RNA was isolated from mouse whole-kidney tissue and HK-2 cells using TRIzol reagent (Thermo Fisher Scientific), and cDNA was reverse transcribed from 0.2 μg (mouse kidney) and 1 μg (HK-2 cells) RNA using a High-Capacity cDNA Reverse Transcription Kit (Thermo Fisher Scientific). Custom-designed primers were from Integrated DNA technologies (Coralville, IA, USA) and had the following sequences: mouse Ccr2 (forward, 5′-AAAGGAGCCATACCTGTAAATGCC-3′; reverse, 5′-TGCCGTGGATGAACTGAGGTAAC-3′), mouse Col1a1 (forward, 5′-TTCAGGGAATGCCTGGTGAA-3′; reverse, 5′-ACCTTTGGGACCAGCATCA-3′), mouse Col1a2 (forward, 5′-GAAAAGGGTCCCTCTGGAGAA-3′; reverse, 5′-AATACCGGGAGCACCAAGAA-3′), mouse Rpl13a (forward, 5′-GCTCTCAAGGTTGTTCGGCTGA-3′; reverse, 5′-AGATCTGCTTCTTCTTCCGATA-3′), human PPARGC1A (forward, 5′-AGCCTCTTTGCCCAGATCTT-3′; reverse, 5′-GGCAATCCGTCTTCATCCAC-3′), and human RPL13A (forward, 5′-TCGTACGCTGTGAAGGCATC-3′; reverse, 5′-TTTTGTGGGGCAGCATACCT-3′). Primers for human PPARA (HP226273), PPARD (HP209214), PPARG (HP226175) and CCN2 (HP205671) were from OriGene (Rockville, MD, USA).
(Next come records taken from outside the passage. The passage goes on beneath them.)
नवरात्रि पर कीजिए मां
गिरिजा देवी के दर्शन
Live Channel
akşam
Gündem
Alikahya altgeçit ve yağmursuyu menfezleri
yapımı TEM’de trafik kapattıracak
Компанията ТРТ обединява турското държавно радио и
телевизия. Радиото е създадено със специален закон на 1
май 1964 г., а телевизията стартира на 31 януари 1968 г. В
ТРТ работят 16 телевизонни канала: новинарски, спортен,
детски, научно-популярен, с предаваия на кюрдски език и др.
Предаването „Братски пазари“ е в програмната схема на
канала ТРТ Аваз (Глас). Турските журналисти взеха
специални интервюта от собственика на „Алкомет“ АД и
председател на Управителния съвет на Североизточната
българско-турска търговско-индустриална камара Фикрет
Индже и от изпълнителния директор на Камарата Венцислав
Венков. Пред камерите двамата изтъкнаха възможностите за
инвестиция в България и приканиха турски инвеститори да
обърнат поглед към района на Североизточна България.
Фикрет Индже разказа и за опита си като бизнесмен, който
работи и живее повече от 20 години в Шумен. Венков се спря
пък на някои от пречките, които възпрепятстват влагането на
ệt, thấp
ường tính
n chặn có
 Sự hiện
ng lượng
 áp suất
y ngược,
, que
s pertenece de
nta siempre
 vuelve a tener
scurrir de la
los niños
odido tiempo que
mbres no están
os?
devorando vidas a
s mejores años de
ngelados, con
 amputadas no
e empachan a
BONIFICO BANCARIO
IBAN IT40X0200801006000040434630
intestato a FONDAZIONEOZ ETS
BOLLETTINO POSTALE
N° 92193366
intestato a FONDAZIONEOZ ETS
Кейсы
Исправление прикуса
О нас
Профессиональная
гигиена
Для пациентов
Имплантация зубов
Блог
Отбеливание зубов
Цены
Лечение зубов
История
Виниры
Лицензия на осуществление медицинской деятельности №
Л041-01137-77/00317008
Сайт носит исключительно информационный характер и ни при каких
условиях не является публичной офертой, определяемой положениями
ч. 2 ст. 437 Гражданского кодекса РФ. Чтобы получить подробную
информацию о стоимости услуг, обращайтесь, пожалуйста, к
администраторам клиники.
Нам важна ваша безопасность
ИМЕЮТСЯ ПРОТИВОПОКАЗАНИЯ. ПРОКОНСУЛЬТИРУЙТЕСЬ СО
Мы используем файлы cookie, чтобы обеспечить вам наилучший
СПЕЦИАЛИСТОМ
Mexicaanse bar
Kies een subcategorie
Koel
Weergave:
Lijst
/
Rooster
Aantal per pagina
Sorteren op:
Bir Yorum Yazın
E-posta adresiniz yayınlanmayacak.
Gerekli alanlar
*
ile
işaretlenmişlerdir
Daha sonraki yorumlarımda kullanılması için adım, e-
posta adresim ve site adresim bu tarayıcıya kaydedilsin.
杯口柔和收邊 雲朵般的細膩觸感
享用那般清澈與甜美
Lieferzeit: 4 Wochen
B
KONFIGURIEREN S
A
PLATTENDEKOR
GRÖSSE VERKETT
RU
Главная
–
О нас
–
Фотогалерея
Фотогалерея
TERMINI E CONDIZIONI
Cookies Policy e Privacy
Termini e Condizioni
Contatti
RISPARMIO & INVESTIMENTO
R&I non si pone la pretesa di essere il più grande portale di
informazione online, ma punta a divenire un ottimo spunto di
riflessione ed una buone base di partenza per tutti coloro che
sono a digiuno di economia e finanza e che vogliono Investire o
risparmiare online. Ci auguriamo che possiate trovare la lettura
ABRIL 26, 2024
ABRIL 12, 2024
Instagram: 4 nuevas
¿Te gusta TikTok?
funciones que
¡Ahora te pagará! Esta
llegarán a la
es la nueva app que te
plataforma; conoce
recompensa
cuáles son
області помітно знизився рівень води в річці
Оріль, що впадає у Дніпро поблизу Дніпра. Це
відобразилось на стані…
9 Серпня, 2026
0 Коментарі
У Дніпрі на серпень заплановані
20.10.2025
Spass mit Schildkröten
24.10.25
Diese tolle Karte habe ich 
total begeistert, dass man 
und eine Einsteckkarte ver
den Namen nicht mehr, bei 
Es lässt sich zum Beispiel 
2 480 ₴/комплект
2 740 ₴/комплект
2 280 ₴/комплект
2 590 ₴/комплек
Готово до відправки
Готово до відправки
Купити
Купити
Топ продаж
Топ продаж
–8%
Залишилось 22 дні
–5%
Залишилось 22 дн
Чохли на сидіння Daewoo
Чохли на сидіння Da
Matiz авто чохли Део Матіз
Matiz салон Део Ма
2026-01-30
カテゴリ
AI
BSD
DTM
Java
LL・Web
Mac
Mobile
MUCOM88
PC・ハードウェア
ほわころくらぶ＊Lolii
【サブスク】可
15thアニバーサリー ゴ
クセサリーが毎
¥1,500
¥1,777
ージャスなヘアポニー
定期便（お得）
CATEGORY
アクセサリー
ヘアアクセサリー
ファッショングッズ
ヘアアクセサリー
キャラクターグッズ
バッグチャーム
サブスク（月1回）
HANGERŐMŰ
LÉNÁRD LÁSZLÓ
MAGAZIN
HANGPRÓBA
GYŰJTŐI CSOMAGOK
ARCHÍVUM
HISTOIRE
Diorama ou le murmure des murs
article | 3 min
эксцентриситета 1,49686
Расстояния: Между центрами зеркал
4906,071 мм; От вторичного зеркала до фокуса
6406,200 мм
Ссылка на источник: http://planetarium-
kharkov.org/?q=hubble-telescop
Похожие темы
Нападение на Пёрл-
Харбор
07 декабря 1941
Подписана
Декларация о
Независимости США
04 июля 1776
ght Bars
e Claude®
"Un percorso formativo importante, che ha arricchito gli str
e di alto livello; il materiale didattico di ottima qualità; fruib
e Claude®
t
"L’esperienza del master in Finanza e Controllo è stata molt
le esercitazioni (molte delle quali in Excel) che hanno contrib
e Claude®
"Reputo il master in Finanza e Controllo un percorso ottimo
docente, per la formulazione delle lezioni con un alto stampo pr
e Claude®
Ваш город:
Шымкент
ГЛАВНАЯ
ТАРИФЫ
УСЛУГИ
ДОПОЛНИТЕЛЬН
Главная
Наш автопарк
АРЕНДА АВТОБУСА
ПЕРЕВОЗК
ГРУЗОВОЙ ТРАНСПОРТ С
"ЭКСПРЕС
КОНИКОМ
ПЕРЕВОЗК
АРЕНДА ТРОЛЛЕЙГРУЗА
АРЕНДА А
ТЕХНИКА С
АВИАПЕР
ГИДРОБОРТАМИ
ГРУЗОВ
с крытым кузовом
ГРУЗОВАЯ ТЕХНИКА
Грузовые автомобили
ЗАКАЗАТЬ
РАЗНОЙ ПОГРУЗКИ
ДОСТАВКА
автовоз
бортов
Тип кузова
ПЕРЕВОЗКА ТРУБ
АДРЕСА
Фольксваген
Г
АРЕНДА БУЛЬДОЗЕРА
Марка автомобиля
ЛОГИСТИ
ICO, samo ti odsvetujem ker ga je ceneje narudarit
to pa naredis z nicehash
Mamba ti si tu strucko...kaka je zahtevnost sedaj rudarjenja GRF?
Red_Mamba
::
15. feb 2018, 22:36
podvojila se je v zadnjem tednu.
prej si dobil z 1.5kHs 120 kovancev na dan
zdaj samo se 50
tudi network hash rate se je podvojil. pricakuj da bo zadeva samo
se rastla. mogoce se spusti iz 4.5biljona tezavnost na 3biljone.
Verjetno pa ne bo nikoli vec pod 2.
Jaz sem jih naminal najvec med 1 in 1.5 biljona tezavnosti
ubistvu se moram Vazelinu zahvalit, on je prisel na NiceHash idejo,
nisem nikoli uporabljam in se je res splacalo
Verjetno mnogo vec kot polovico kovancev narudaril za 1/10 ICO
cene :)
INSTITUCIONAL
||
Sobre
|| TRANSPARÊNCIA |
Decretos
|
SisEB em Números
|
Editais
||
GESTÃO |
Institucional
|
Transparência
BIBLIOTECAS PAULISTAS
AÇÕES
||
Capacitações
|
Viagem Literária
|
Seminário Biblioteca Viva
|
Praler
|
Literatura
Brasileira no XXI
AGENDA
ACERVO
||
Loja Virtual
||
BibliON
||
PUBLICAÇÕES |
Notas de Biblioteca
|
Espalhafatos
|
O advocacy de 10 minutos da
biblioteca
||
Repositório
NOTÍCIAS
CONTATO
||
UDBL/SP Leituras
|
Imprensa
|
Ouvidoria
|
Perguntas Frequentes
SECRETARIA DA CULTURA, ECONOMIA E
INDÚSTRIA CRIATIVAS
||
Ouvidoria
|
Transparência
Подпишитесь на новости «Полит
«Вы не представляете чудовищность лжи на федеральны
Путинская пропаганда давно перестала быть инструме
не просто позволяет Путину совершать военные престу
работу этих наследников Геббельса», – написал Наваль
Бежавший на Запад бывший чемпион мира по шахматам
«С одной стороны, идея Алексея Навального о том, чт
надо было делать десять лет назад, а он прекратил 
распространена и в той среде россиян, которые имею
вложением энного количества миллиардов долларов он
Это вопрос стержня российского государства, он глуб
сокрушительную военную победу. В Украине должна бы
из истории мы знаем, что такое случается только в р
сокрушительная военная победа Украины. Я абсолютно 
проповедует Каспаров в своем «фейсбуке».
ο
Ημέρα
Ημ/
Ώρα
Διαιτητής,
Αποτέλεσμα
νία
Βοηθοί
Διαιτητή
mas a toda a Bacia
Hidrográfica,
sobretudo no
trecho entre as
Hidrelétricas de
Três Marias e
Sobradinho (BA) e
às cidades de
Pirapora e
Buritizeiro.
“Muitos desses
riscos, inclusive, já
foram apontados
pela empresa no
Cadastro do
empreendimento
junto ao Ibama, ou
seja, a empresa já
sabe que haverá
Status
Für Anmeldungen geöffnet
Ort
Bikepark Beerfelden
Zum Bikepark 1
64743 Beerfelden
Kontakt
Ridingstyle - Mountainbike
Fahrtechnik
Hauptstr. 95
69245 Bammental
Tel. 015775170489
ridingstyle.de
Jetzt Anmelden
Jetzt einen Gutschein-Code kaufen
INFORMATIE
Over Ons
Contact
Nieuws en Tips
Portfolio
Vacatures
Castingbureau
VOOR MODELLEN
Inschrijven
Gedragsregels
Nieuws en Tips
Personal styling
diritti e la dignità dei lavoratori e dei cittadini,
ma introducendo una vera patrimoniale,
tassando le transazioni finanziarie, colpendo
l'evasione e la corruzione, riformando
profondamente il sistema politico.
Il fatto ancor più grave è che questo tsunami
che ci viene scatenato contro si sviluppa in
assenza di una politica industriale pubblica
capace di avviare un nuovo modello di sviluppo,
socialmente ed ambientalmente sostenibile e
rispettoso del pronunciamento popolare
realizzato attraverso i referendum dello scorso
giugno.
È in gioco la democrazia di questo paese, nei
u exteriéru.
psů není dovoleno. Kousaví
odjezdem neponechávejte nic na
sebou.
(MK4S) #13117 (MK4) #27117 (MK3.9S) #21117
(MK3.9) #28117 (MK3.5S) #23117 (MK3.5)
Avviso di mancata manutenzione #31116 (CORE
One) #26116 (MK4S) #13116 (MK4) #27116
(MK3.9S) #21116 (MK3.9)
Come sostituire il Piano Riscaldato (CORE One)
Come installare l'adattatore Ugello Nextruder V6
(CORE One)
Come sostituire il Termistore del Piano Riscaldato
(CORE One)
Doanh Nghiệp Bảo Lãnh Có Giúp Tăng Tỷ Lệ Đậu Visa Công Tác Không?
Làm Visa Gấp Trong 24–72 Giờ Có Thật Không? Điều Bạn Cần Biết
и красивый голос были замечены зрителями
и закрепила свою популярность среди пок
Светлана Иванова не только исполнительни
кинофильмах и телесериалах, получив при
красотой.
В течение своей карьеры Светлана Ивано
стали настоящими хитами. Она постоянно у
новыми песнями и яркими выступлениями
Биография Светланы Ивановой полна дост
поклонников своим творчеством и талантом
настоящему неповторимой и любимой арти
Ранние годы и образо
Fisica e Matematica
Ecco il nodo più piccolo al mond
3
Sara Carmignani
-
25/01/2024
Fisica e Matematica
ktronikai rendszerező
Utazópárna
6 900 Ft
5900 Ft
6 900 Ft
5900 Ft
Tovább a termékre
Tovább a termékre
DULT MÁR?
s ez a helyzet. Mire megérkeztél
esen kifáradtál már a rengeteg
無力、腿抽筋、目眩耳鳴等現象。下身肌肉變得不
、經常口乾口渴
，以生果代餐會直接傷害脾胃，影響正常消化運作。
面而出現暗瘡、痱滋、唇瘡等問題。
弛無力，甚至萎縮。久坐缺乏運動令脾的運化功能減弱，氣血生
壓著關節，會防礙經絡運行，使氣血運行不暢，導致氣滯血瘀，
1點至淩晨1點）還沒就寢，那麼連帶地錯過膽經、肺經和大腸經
Data are expressed as mean±s.d. Sample size was determined based on practicability and prior experience with the UUO model (Kaur et al., 2023). Animals were randomly allocated to sham or UUO groups. Analyses of data were performed in a masked manner where feasible. Outlying values were not removed. Statistical analyses were performed using GraphPad Prism 9 for macOS (GraphPad Software Inc., San Diego, CA, USA). Statistical tests were selected after testing for normality and variance inhomogeneity and are stated in the figure legends according to the hypothesis under examination. For multiple comparisons, post hoc testing was only conducted if F in ANOVA achieved P<0.05. All analyses were two-tailed. P<0.05 was considered statistically significant.

The authors acknowledge the support of the Research Core Facilities of the Keenan Research Centre for Biomedical Science.